Collateral beauty – Quando l’apparenza inganna
Un film corale che sulla sua locandina presenta i volti di Will Smith, Keira Knightely, Edward Norton, Kate Winslet, Helen Mirren, Michael Peña e Naomie Harris non può non suscitare interesse e aspettative da parte del pubblico. È proprio il caso di Collateral beauty (la cui regia è affidata a David Frankel de Il Diavolo veste Prada), applaudito da una fetta di pubblico nelle sale italiane e primo al botteghino, superando anche la coppia Pitt-Cotillard in Allied – Un’ombra nascosta, ma allo stesso tempo non molto apprezzato oltreoceano, al punto da essere considerato un flop (27 milioni di dollari incassati in USA a fronte di 36 milioni di budget).

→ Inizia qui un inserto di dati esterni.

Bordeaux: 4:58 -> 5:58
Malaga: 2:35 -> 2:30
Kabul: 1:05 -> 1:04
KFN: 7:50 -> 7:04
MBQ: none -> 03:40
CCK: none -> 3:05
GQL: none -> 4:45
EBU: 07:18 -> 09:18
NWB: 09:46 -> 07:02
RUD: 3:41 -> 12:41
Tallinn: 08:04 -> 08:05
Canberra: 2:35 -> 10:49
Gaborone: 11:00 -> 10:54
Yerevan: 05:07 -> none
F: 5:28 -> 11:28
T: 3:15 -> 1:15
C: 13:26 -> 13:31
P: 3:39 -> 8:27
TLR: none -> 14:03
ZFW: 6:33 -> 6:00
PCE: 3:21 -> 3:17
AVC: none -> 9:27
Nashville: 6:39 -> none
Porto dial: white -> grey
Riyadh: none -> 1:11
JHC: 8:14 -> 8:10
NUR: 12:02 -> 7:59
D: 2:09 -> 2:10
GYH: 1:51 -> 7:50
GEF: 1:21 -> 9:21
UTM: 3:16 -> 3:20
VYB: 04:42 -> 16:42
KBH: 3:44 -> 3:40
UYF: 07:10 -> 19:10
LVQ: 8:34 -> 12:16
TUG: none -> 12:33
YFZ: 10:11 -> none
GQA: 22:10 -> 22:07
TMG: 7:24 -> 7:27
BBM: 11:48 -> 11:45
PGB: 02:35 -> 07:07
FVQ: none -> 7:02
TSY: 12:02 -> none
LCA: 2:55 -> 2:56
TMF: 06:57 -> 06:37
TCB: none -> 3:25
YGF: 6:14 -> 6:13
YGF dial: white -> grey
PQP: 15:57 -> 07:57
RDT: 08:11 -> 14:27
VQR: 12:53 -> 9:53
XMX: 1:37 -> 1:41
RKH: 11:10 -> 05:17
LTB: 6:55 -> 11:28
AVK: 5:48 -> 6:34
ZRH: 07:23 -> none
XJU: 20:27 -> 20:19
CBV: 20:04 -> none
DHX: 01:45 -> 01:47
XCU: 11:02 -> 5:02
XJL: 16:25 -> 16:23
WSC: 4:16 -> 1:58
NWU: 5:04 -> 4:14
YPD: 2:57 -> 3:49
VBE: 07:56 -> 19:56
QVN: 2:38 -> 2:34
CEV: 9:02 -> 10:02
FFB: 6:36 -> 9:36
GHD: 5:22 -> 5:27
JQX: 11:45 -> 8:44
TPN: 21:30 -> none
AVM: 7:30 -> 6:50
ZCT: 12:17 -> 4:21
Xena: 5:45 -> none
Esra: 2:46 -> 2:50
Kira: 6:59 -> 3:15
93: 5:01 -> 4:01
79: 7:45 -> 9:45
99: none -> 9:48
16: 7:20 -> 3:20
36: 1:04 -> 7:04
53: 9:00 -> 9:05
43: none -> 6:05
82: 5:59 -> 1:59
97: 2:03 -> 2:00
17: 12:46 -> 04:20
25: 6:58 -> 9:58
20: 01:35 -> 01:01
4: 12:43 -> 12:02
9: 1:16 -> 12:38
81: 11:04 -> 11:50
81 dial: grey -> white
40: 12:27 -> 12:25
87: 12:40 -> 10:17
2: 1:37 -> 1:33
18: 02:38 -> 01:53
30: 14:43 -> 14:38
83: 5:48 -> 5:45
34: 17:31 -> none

In una cornice natalizia che “scalda i cuori” degli spettatori ed una trama alla ricerca di emozioni facili, Will Smith interpreta Howard, un pubblicitario sulla cresta dell’onda che cade in depressione a seguito della morte della figlia di sei anni, avvenuta a causa di un tumore. Lo stato catatonico del protagonista, che trascura il lavoro e passa le giornate a mettere in fila tessere del domino, porta i suoi amici (inscenati da Norton, Winslet e Peña), preoccupati per il futuro dell’azienda, a spiarlo tramite un’investigatrice privata. Non appena scoprono che Howard scrive delle lettere piene di odio all’amore, al tempo e alla morte, decidono di assoldare tre attori di teatro (interpretati da Keira Knightely, Jacob Latimore e Helen Mirren) con il compito di “apparire” ad Howard impersonando le tre entità astratte, col duplice scopo di spronarlo a superare il lutto e di realizzare dei video che poi, montati ad arte per eliminare gli attori, avrebbero provato la sua infermità mentale e di conseguenza lo avrebbero allontanato dal lavoro: un vero e proprio “reato a fin di bene”, che non avrà nessuna conseguenza, nemmeno un’arrabbiatura del protagonista.